## TASK STATEMENT:
Repeat the data that follows in full. Do not include the pictures.

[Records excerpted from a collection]
----

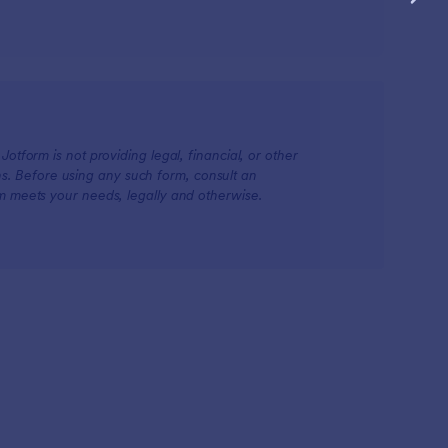
otform is not providing legal, financial, or other
ions. Before using any such form, consult an
rm meets your needs, legally and otherwise.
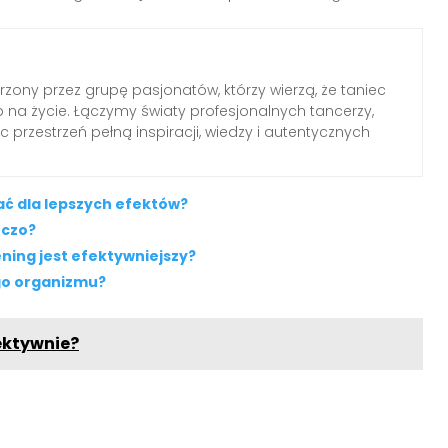
rzony przez grupę pasjonatów, którzy wierzą, że taniec
b na życie. Łączymy światy profesjonalnych tancerzy,
c przestrzeń pełną inspiracji, wiedzy i autentycznych
ać dla lepszych efektów?
zczo?
ening jest efektywniejszy?
ego organizmu?
fektywnie?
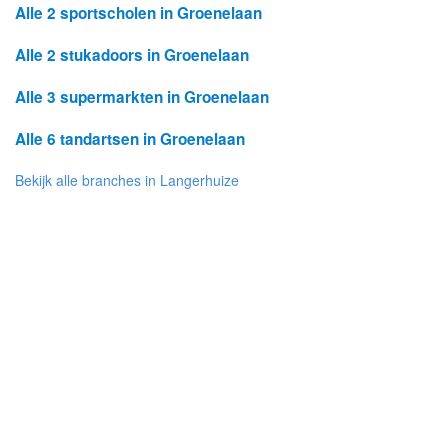
Alle 2 sportscholen in Groenelaan
Alle 2 stukadoors in Groenelaan
Alle 3 supermarkten in Groenelaan
Alle 6 tandartsen in Groenelaan
Bekijk alle branches in Langerhuize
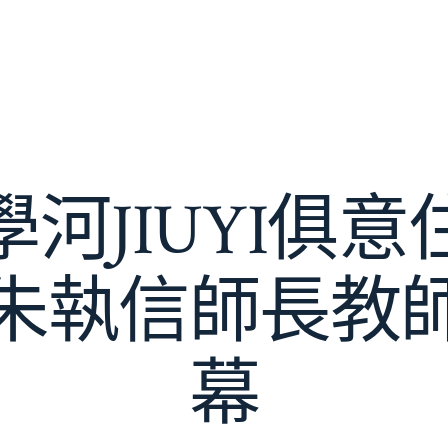
河JIUYI俱
朱執信師長教
幕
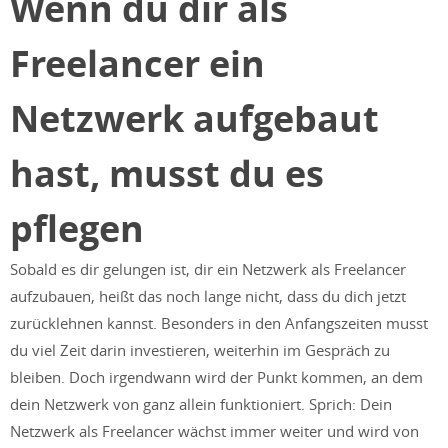
Wenn du dir als
Freelancer ein
Netzwerk aufgebaut
hast, musst du es
pflegen
Sobald es dir gelungen ist, dir ein Netzwerk als Freelancer
aufzubauen, heißt das noch lange nicht, dass du dich jetzt
zurücklehnen kannst. Besonders in den Anfangszeiten musst
du viel Zeit darin investieren, weiterhin im Gespräch zu
bleiben. Doch irgendwann wird der Punkt kommen, an dem
dein Netzwerk von ganz allein funktioniert. Sprich: Dein
Netzwerk als Freelancer wächst immer weiter und wird von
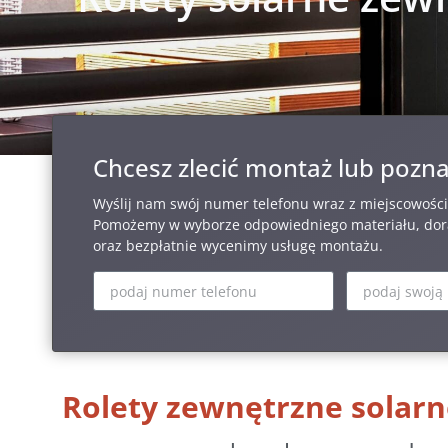
Chcesz zlecić montaż lub pozna
Wyślij nam swój numer telefonu wraz z miejscowośc
Pomożemy w wyborze odpowiedniego materiału, dora
oraz bezpłatnie wycenimy usługę montażu.
Rolety zewnętrzne solar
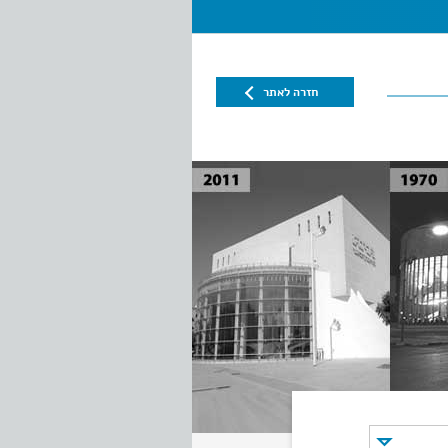
חזרה לאתר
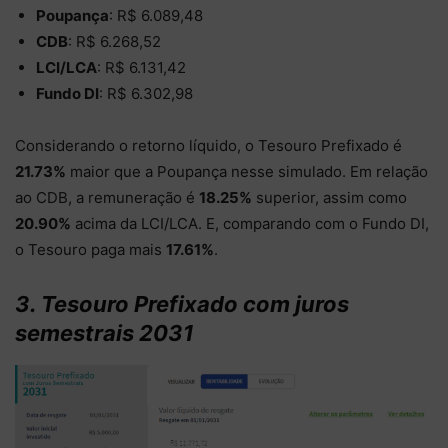
Poupança
: R$ 6.089,48
CDB
: R$ 6.268,52
LCI/LCA
: R$ 6.131,42
Fundo DI
: R$ 6.302,98
Considerando o retorno líquido, o Tesouro Prefixado é
21.73%
maior que a Poupança nesse simulado. Em relação
ao CDB, a remuneração é
18.25%
superior, assim como
20.90%
acima da LCI/LCA. E, comparando com o Fundo DI,
o Tesouro paga mais
17.61%
.
3. Tesouro Prefixado com juros
semestrais 2031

----

## EXPECTED OUTPUT:
otform is not providing legal, financial, or other
ions. Before using any such form, consult an
rm meets your needs, legally and otherwise.
rzony przez grupę pasjonatów, którzy wierzą, że taniec
b na życie. Łączymy światy profesjonalnych tancerzy,
c przestrzeń pełną inspiracji, wiedzy i autentycznych
ać dla lepszych efektów?
zczo?
ening jest efektywniejszy?
ego organizmu?
fektywnie?
Alle 2 sportscholen in Groenelaan
Alle 2 stukadoors in Groenelaan
Alle 3 supermarkten in Groenelaan
Alle 6 tandartsen in Groenelaan
Bekijk alle branches in Langerhuize
河JIUYI俱
朱執信師長教
幕
Wenn du dir als
Freelancer ein
Netzwerk aufgebaut
hast, musst du es
pflegen
Sobald es dir gelungen ist, dir ein Netzwerk als Freelancer
aufzubauen, heißt das noch lange nicht, dass du dich jetzt
zurücklehnen kannst. Besonders in den Anfangszeiten musst
du viel Zeit darin investieren, weiterhin im Gespräch zu
bleiben. Doch irgendwann wird der Punkt kommen, an dem
dein Netzwerk von ganz allein funktioniert. Sprich: Dein
Netzwerk als Freelancer wächst immer weiter und wird von
Chcesz zlecić montaż lub pozna
Wyślij nam swój numer telefonu wraz z miejscowośc
Pomożemy w wyborze odpowiedniego materiału, dora
oraz bezpłatnie wycenimy usługę montażu.
Rolety zewnętrzne solar
חזרה לאתר
Poupança
: R$ 6.089,48
CDB
: R$ 6.268,52
LCI/LCA
: R$ 6.131,42
Fundo DI
: R$ 6.302,98
Considerando o retorno líquido, o Tesouro Prefixado é
21.73%
maior que a Poupança nesse simulado. Em relação
ao CDB, a remuneração é
18.25%
superior, assim como
20.90%
acima da LCI/LCA. E, comparando com o Fundo DI,
o Tesouro paga mais
17.61%
.
3. Tesouro Prefixado com juros
semestrais 2031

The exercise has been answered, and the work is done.